(WHAT THE TASK REQUIRES) Could you return the listing below line for line, without any changes and without the pictures?

(DATA SHOWN)

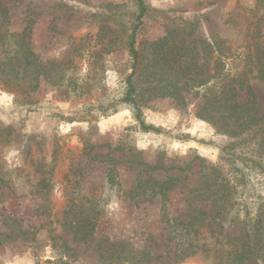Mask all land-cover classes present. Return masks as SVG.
I'll list each match as a JSON object with an SVG mask.
<instances>
[{"label":"rangeland","instance_id":"1","mask_svg":"<svg viewBox=\"0 0 264 264\" xmlns=\"http://www.w3.org/2000/svg\"><path fill=\"white\" fill-rule=\"evenodd\" d=\"M143 3L140 51L148 55L149 42L165 36L182 46L222 40L232 71L246 70L239 100L253 93L264 110V75L249 46L253 36L264 45V0ZM138 7L0 0V264H264L236 258L243 205L257 215L264 183L229 177L230 163L219 158L227 137L209 119L210 100L144 90L140 119L158 129L148 131L121 102ZM22 40L33 65L14 55ZM168 178H177L170 197L154 195L155 182ZM207 182L231 192L218 215L216 195L199 194ZM191 206L200 211L189 228L179 221ZM184 249L196 252L179 256Z\"/></svg>","mask_w":264,"mask_h":264},{"label":"trees","instance_id":"2","mask_svg":"<svg viewBox=\"0 0 264 264\" xmlns=\"http://www.w3.org/2000/svg\"><path fill=\"white\" fill-rule=\"evenodd\" d=\"M145 13L146 7L143 0H139L136 15L138 23L134 26L132 37L125 46L132 60L130 68L133 71L126 79V90L121 102L130 105L144 130L148 131L158 129L145 124L140 119L141 111L138 96L142 91L148 90L152 97L180 99L182 96L193 94L201 97L206 103L210 100L207 106L212 107L209 119L217 126L218 131L219 129L222 130L227 137L225 144L220 146L221 155L219 158L220 161L230 163L229 177L237 185L244 186V183L247 184V180L249 185L252 183L250 178L247 179L248 176H256L262 180L260 184H263L264 110H262L253 93L248 92L244 100H239V92L244 87L246 70L232 71L226 61L229 57L224 54L225 42L222 40L206 43L202 46L195 43L182 46L165 36L157 41L149 42L147 55L146 52L138 49L136 35V31L142 23L140 20ZM25 31L20 34L22 37H25ZM18 35L17 33L11 34V36L16 37ZM251 43L249 46L254 49L257 65L260 68L259 75L263 76L264 45L260 44L257 36H253ZM208 47H210V52H217L215 67L212 72L206 68L209 64L208 58L214 59L213 55L207 53ZM12 49L15 51V56H21L20 60L23 59L25 65L36 63L35 54L29 47L28 41H15ZM203 50L207 54L205 55L207 61L205 59L206 62L200 64ZM51 64L57 66L59 62L52 61ZM34 88L30 87V90ZM205 109L207 110V108ZM175 168L176 166H171L169 169ZM176 181L177 178L156 181L154 185L156 191L153 193L151 190L149 196L153 193L168 199L170 193L176 188ZM226 190L229 188L223 189L216 183L211 186L207 182L199 194L207 196L206 199H211L212 196L216 195L213 204H215V208H218V215L231 195V192ZM193 191H197V189H193ZM243 206L246 209V215L240 223L241 228L239 227L241 240L236 258L241 262L251 258H259L264 262V202L260 204L255 216L249 213L247 205ZM199 211L200 208L191 206L186 217H182L179 222L192 228L195 225L194 221L198 220ZM176 222L177 220L172 218V224ZM195 252V250L184 249L179 256H188Z\"/></svg>","mask_w":264,"mask_h":264}]
</instances>
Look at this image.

(SOLUTION TO THE PROBLEM)
Mask all land-cover classes present. Return masks as SVG.
I'll list each match as a JSON object with an SVG mask.
<instances>
[{"label":"rangeland","instance_id":"1","mask_svg":"<svg viewBox=\"0 0 264 264\" xmlns=\"http://www.w3.org/2000/svg\"><path fill=\"white\" fill-rule=\"evenodd\" d=\"M143 3L140 51L148 55L149 42L165 36L182 46L222 40L232 71L246 70L239 100L253 93L264 110V75L249 46L253 36L264 45V0ZM138 7L0 0V264H264L236 258L243 205L257 215L264 183L229 177L230 163L219 158L227 137L209 119L210 100L144 90L140 119L158 129L148 131L121 102ZM22 40L33 65L14 55ZM168 178H177L170 197L154 195L155 182ZM207 182L231 192L218 215L216 195L199 194ZM191 206L200 211L189 228L179 221ZM184 249L196 252L179 256Z\"/></svg>","mask_w":264,"mask_h":264},{"label":"trees","instance_id":"2","mask_svg":"<svg viewBox=\"0 0 264 264\" xmlns=\"http://www.w3.org/2000/svg\"><path fill=\"white\" fill-rule=\"evenodd\" d=\"M145 13L146 7L143 0H139L136 15L138 23L134 26L132 37L125 46L132 60L130 68L133 71L126 79V90L121 102L130 105L144 130L148 131L158 129L145 124L140 119L141 111L138 96L142 91L148 90L152 97L180 99L182 96L193 94L201 97L206 103L210 100L207 106L212 107L209 119L217 126L218 131L219 129L222 130L227 137L225 144L220 146L221 155L219 158L220 161L230 163L229 177L237 185L244 186V183L247 184V180L249 185L252 183L250 178L247 179L248 176H256L262 180L260 184H263L264 110H262L253 93L248 92L244 100H239V92L244 87L246 70L232 71L226 61L229 57L224 54L225 42L222 40L206 43L202 46L195 43L182 46L165 36L157 41L149 42L147 55L146 52L138 49L136 35V31L142 23L140 20ZM25 31L20 34L22 37H25ZM18 35L17 33L11 34V36L16 37ZM251 43L249 46L254 49L257 65L260 68L259 75L263 76L264 45L260 44L257 36H253ZM208 47H210V52H217L215 67L212 72L206 68L209 64L208 58L214 59L213 55L207 53ZM12 49L15 51V56H21L20 60L23 59L25 65L36 63L35 54L29 47L28 41H15ZM203 50L207 54L205 55L207 61L205 59L206 62L200 64ZM51 64L57 66L59 62L52 61ZM34 88L30 87V90ZM205 109L207 110V108ZM175 168L176 166H171L169 169ZM176 181L177 178L156 181L154 185L156 191L153 193L151 190L149 196L153 193L168 199L170 193L176 188ZM226 190L229 188L223 189L216 183L211 186L207 182L199 194L207 196L206 199H211L212 196L216 195L213 204H215V208H218V215L231 195V192ZM193 191H197V189H193ZM243 206L246 209V215L240 223L241 228L239 227L241 240L236 258L241 262L251 258H259L264 262V202L260 204L255 216L249 213L247 205ZM199 211L200 208L191 206L186 217H182L179 222L192 228L195 225L194 221L198 220ZM176 222L177 220L172 218V224ZM195 252V250L184 249L179 256H188Z\"/></svg>","mask_w":264,"mask_h":264}]
</instances>
Look at this image.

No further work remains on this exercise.